Textauszug:
►

Delayed oder gar gecancelt: Es ist der Albtraum jedes Reisenden, einen unfreiwillig verlängerten Aufenthalt auf dem Flughafen einlegen zu müssen. Streiks, technische Defekte, Überbuchungen, das Wetter oder - wie unlängst in Frankfurt - Drohnenalarm: Gründe dafür gibt es viele. In der EU-Fluggastrechteverordnung ist geregelt, was Flugpassagieren zusteht, wenn sich ihr Flug um mehr als drei Stunden verspätet oder annulliert wird. Die finanzielle Entschädigung liegt je nach Fall zwischen 250 und 600 Euro, aber nur, wenn die Fluggesellschaft schuld ist.

"Es wird wieder heftig"

◄

Datenauszug:
►

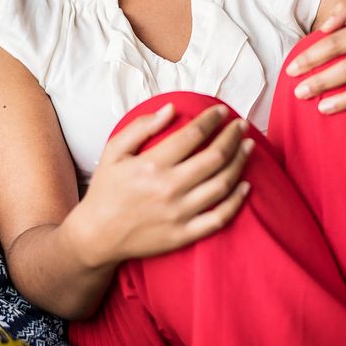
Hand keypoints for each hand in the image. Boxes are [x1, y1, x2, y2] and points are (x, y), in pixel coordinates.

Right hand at [67, 102, 253, 267]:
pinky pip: (219, 217)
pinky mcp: (185, 234)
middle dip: (233, 136)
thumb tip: (171, 109)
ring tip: (248, 147)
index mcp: (152, 164)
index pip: (193, 135)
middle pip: (215, 157)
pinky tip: (246, 185)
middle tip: (242, 125)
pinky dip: (237, 201)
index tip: (221, 112)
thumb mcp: (113, 152)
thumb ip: (141, 127)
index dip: (212, 120)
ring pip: (222, 184)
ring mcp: (179, 213)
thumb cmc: (106, 190)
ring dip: (240, 162)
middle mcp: (169, 188)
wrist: (97, 236)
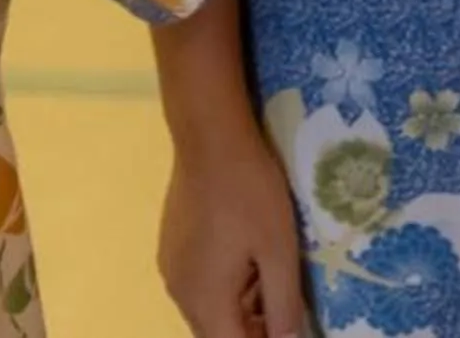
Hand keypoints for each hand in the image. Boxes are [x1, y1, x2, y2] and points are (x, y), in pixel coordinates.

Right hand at [157, 111, 307, 337]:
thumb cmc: (251, 195)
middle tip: (285, 310)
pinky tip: (249, 259)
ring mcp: (171, 269)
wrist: (211, 140)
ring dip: (239, 308)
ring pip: (208, 309)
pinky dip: (225, 287)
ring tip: (273, 280)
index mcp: (205, 300)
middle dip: (250, 330)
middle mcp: (180, 293)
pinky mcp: (171, 248)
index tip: (287, 329)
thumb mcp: (278, 250)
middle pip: (216, 332)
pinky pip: (199, 285)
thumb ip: (283, 304)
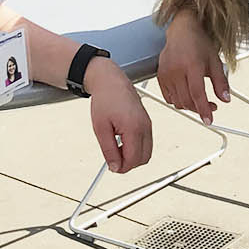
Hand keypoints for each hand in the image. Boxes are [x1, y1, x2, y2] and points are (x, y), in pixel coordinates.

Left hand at [86, 58, 152, 172]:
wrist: (111, 81)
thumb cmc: (105, 100)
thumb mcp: (101, 128)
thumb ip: (109, 150)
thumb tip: (115, 167)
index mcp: (134, 128)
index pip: (133, 159)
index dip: (122, 167)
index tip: (111, 166)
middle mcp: (145, 126)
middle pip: (144, 159)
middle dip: (129, 164)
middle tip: (113, 158)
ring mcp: (148, 124)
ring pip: (147, 152)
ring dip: (133, 156)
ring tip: (117, 147)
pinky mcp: (147, 122)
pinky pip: (147, 142)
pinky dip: (137, 148)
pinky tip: (123, 141)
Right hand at [157, 9, 229, 124]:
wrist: (182, 30)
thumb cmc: (199, 43)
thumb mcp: (215, 61)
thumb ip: (221, 82)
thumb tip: (226, 99)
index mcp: (192, 65)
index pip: (197, 94)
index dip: (204, 109)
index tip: (209, 120)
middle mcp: (176, 70)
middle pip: (187, 100)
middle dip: (199, 109)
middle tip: (211, 107)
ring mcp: (166, 74)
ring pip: (177, 101)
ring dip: (189, 106)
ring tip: (200, 101)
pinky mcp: (160, 76)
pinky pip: (168, 97)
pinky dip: (178, 101)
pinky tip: (187, 95)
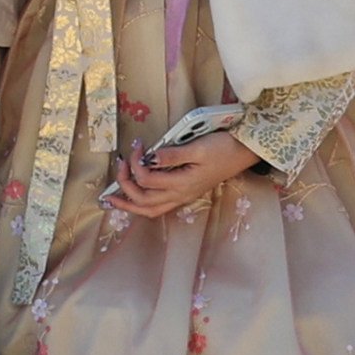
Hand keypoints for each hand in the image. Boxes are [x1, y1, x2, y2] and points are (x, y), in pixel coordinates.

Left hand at [107, 125, 261, 217]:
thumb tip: (149, 158)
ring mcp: (183, 196)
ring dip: (129, 203)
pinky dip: (142, 203)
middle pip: (143, 201)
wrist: (243, 153)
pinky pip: (158, 206)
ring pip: (150, 209)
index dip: (135, 163)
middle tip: (120, 165)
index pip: (147, 180)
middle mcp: (180, 195)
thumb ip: (172, 155)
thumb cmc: (222, 148)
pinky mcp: (185, 193)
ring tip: (112, 196)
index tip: (137, 145)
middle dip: (124, 186)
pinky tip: (134, 196)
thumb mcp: (197, 147)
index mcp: (182, 184)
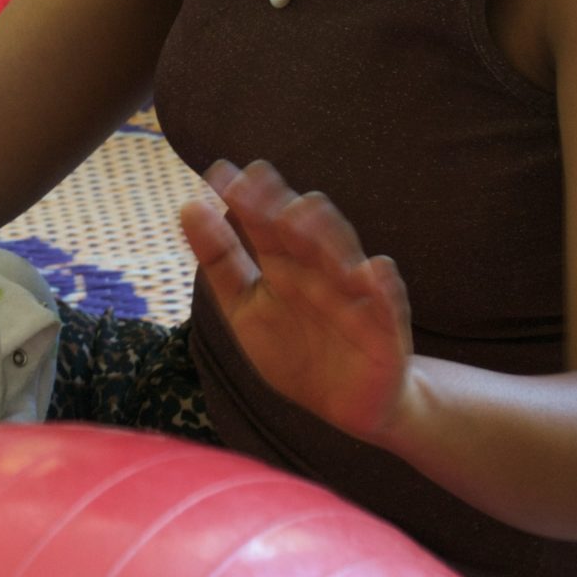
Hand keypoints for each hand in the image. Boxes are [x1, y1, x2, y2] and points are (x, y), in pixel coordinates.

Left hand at [179, 159, 417, 446]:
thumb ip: (220, 261)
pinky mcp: (384, 330)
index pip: (264, 224)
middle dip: (282, 207)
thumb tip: (188, 206)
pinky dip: (383, 287)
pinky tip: (373, 270)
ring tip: (305, 210)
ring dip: (326, 234)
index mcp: (285, 265)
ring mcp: (355, 297)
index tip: (219, 172)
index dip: (245, 199)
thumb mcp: (245, 308)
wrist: (347, 404)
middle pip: (303, 232)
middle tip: (260, 180)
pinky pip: (388, 305)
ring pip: (344, 257)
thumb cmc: (295, 350)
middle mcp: (320, 272)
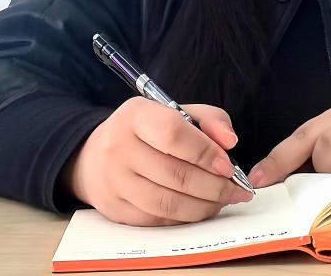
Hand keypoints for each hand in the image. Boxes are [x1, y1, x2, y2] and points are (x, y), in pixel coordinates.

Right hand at [62, 97, 253, 224]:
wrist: (93, 155)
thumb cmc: (144, 131)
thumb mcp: (174, 111)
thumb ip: (208, 119)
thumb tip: (230, 141)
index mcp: (135, 115)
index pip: (173, 134)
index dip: (206, 152)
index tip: (228, 166)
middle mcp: (119, 148)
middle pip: (175, 174)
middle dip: (214, 186)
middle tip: (237, 190)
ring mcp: (114, 181)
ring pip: (167, 203)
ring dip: (203, 207)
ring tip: (223, 201)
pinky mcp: (114, 209)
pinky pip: (156, 220)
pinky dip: (184, 218)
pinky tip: (200, 210)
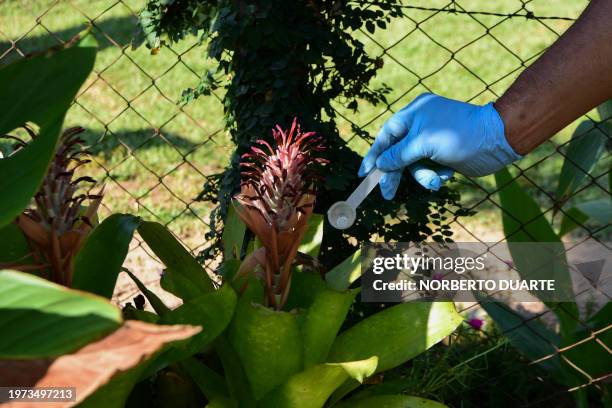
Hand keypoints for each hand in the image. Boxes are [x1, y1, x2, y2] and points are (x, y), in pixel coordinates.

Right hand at [358, 93, 521, 199]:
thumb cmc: (458, 135)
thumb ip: (397, 156)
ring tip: (435, 179)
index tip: (364, 174)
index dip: (374, 155)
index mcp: (414, 113)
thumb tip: (380, 166)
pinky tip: (448, 173)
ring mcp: (433, 140)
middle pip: (398, 154)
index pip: (386, 136)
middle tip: (388, 195)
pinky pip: (430, 169)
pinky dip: (436, 174)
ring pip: (414, 165)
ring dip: (423, 175)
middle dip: (397, 173)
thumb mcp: (422, 144)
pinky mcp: (445, 154)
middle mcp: (422, 125)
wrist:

◄

Aufgaben zum Text:
• a. Zitieren Sie aus dem Textauszug über Flugverspätungen den Abschnitt, der bei den Worten „Delayed oder gar“ beginnt und nach den Worten „Fluggesellschaft schuld ist.“ endet.
• b. Erklären Sie anhand des Textauszugs über Flugverspätungen, wann Fluggäste nach der EU-Fluggastrechteverordnung Anspruch auf eine finanzielle Entschädigung haben und in welcher Höhe.

Lösungen:
• a.
Delayed oder gar gecancelt: Es ist der Albtraum jedes Reisenden, einen unfreiwillig verlängerten Aufenthalt auf dem Flughafen einlegen zu müssen. Streiks, technische Defekte, Überbuchungen, das Wetter oder - wie unlängst in Frankfurt - Drohnenalarm: Gründe dafür gibt es viele. In der EU-Fluggastrechteverordnung ist geregelt, was Flugpassagieren zusteht, wenn sich ihr Flug um mehr als drei Stunden verspätet oder annulliert wird. Die finanzielle Entschädigung liegt je nach Fall zwischen 250 und 600 Euro, aber nur, wenn die Fluggesellschaft schuld ist.

• b. Die Verordnung regelt die Ansprüche, wenn ein Flug sich um mehr als drei Stunden verspätet oder annulliert wird. Die Entschädigung liegt je nach Fall zwischen 250 und 600 Euro. Sie steht den Passagieren aber nur zu, wenn die Fluggesellschaft schuld ist.